## Tareas por resolver
1. Según el fragmento del documento, ¿con qué tinta escriben los protagonistas sus diarios íntimos?
2. Reproduce del fragmento del documento todo lo que va desde "Son dos estridentes" hasta "que parecen confiar.".

## Fragmento del documento

La justeza de la evasión

Son dos estridentes chavos-problema. O sea, dos almas perdidas, raras, extraviadas, inicialmente evasivas y luego evasionistas, pero al cabo almas gemelas y virginales en revuelta contra nada y a todo atribuible, por fin él y ella análogamente hostiles y rebeldes viscerales, desde que acostumbraban volcar en solitario todos sus barruntos de pensamiento y escupir todas sus cuitas en sendos diarios íntimos, escritos con tinta rojo sangre y leídos en off (“En el culo del mundo, y empeorando” / “Todo me sale mal” / “Voy a explotar”) por ser las únicas compañías en que parecen confiar.

El quinceañero rico Román (Juan Pablo de Santiago) urde en clase un Plan B para asesinar a dos curas de su severo colegio confesional privado, por lo que es expulsado y removido a una institución pública, pero incluso allí el alumno nuevo se hace reprimir, por fingir su ahorcamiento en un espectáculo unipersonal, burlescamente autointitulado “I’ll See You in Hell”, al hacer hasta lo indecible por llamar la atención de su padre, el neoconservador político guanajuatense Eugenio Valadés (Daniel Giménez Cacho repitiendo en broma su característico numerín de caricaturesco mamarracho acartonado) que vive con su más joven segunda esposa exsecre Eva (Rebecca Jones) tras la turbia muerte de la primera en un accidente.

## Datos proporcionados
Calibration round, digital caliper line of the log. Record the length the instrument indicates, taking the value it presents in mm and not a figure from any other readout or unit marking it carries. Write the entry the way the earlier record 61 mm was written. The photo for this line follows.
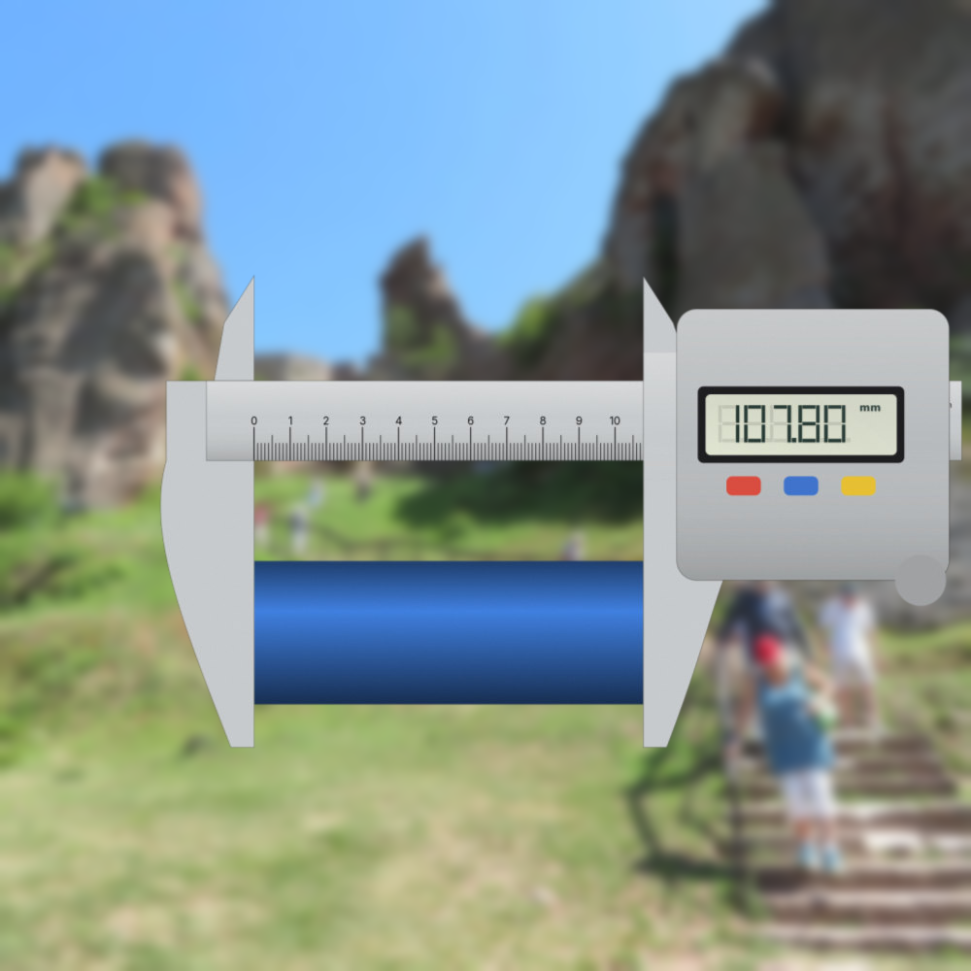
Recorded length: 107.80 mm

## Ejercicio resuelto
1. Con tinta rojo sangre.

2.
Son dos estridentes chavos-problema. O sea, dos almas perdidas, raras, extraviadas, inicialmente evasivas y luego evasionistas, pero al cabo almas gemelas y virginales en revuelta contra nada y a todo atribuible, por fin él y ella análogamente hostiles y rebeldes viscerales, desde que acostumbraban volcar en solitario todos sus barruntos de pensamiento y escupir todas sus cuitas en sendos diarios íntimos, escritos con tinta rojo sangre y leídos en off (“En el culo del mundo, y empeorando” / “Todo me sale mal” / “Voy a explotar”) por ser las únicas compañías en que parecen confiar.